↓

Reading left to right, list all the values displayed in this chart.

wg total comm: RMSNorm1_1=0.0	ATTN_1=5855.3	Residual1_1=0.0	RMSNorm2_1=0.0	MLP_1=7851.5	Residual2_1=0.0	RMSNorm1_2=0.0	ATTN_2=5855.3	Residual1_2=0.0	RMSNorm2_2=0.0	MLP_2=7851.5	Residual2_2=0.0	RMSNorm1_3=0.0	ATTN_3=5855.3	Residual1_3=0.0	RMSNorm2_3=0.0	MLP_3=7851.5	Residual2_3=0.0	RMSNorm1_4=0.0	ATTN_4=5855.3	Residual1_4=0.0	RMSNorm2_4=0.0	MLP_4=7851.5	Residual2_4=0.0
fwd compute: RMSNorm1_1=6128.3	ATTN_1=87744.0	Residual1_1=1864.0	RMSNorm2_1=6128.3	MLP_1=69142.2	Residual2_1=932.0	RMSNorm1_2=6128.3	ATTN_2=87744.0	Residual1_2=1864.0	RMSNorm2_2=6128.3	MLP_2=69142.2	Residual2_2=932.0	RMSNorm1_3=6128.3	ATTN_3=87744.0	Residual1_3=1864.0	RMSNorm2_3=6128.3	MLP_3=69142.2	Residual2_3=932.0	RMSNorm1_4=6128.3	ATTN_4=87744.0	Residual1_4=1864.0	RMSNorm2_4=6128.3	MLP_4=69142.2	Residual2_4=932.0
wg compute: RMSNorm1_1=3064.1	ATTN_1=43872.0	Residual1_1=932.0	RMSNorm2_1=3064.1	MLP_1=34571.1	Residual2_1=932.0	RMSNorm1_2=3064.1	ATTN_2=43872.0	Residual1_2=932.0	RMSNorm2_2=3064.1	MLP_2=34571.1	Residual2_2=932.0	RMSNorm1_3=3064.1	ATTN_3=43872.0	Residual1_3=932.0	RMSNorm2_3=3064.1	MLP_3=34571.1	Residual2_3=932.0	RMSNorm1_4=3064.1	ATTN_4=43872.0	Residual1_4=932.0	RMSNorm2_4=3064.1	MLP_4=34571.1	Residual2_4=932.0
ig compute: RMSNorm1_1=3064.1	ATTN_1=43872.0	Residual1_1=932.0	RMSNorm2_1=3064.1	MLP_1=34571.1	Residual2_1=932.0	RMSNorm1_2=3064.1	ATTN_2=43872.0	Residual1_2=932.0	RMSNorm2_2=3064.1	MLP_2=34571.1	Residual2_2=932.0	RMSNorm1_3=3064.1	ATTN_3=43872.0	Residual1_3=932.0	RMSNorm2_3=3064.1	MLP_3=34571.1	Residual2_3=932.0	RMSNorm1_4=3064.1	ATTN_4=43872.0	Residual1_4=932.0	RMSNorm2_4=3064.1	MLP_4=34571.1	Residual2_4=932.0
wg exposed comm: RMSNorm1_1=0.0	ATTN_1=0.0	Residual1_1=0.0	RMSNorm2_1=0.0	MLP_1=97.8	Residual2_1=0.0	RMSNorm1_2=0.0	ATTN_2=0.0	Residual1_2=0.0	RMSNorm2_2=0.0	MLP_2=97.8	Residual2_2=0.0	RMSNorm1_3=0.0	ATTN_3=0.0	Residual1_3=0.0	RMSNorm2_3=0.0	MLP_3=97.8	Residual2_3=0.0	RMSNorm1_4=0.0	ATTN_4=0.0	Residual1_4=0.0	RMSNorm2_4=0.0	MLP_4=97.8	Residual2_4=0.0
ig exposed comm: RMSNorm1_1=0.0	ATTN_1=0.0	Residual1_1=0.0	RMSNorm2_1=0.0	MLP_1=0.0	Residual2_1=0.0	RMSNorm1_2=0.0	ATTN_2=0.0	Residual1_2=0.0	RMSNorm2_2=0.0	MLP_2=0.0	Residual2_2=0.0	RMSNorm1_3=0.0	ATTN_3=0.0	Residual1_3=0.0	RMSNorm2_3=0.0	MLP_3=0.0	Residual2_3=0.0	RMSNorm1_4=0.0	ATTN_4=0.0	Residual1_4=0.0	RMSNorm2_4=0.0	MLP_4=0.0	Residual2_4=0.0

↑

■ **Exercise details**
Which rows above contain the word "list"? Copy out each of them in full.

■ **Solution for this task**
Reading left to right, list all the values displayed in this chart.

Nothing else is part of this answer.